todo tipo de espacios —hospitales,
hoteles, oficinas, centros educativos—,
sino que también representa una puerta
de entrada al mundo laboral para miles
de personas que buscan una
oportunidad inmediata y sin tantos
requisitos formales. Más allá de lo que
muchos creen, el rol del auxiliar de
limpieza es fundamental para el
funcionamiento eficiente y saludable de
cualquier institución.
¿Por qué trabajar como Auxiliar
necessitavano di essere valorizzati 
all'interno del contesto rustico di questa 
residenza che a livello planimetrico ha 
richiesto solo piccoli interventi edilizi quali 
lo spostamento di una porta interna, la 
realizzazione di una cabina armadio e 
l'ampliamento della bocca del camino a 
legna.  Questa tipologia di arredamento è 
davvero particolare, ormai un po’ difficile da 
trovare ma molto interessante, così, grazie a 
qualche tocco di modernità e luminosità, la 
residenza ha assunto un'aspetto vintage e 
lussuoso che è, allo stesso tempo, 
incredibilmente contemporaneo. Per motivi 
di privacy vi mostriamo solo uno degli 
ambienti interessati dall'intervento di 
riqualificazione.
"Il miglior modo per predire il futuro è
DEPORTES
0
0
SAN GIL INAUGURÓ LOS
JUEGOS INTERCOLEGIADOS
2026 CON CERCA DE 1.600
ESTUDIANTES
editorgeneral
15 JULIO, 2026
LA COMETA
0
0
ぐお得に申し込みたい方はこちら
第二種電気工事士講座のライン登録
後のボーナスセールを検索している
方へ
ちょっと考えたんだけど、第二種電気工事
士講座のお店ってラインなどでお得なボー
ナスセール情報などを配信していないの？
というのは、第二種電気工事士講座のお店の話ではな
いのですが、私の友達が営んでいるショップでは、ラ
* * *
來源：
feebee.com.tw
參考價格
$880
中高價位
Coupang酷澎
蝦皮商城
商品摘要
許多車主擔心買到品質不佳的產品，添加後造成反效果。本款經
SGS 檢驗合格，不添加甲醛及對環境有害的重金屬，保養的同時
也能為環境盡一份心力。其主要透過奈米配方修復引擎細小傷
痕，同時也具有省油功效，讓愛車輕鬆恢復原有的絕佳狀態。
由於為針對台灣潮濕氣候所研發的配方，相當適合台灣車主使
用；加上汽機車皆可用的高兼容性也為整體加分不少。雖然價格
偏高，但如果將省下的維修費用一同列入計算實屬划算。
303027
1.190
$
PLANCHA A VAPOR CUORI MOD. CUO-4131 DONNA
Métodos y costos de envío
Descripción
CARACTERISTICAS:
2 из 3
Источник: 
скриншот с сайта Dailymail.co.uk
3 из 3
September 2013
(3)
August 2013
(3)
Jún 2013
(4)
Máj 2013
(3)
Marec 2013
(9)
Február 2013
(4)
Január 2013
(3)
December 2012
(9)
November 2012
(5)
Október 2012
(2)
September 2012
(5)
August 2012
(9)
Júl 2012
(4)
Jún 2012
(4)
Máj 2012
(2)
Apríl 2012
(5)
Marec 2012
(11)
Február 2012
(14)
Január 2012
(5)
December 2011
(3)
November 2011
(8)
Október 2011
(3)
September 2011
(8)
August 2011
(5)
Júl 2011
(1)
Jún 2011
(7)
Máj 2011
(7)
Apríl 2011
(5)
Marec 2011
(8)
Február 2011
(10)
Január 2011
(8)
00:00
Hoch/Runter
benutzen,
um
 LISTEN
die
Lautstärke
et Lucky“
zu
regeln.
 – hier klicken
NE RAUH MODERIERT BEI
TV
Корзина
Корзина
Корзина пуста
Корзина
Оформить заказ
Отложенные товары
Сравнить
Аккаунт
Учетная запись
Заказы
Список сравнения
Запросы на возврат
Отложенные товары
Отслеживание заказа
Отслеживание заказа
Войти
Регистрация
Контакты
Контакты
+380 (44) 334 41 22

▶ _WHAT IS BEING ASKED_
In the listing above, find the line containing "todo tipo de" and the line containing "richiesto solo piccoli", then retype both and every line between them exactly, with nothing else.

▶ _RESPONSE BOX_
todo tipo de espacios —hospitales,
hoteles, oficinas, centros educativos—,
sino que también representa una puerta
de entrada al mundo laboral para miles
de personas que buscan una
oportunidad inmediata y sin tantos
requisitos formales. Más allá de lo que
muchos creen, el rol del auxiliar de
limpieza es fundamental para el
funcionamiento eficiente y saludable de
cualquier institución.
¿Por qué trabajar como Auxiliar
necessitavano di essere valorizzati 
all'interno del contesto rustico di questa 
residenza che a livello planimetrico ha 
richiesto solo piccoli interventi edilizi quali 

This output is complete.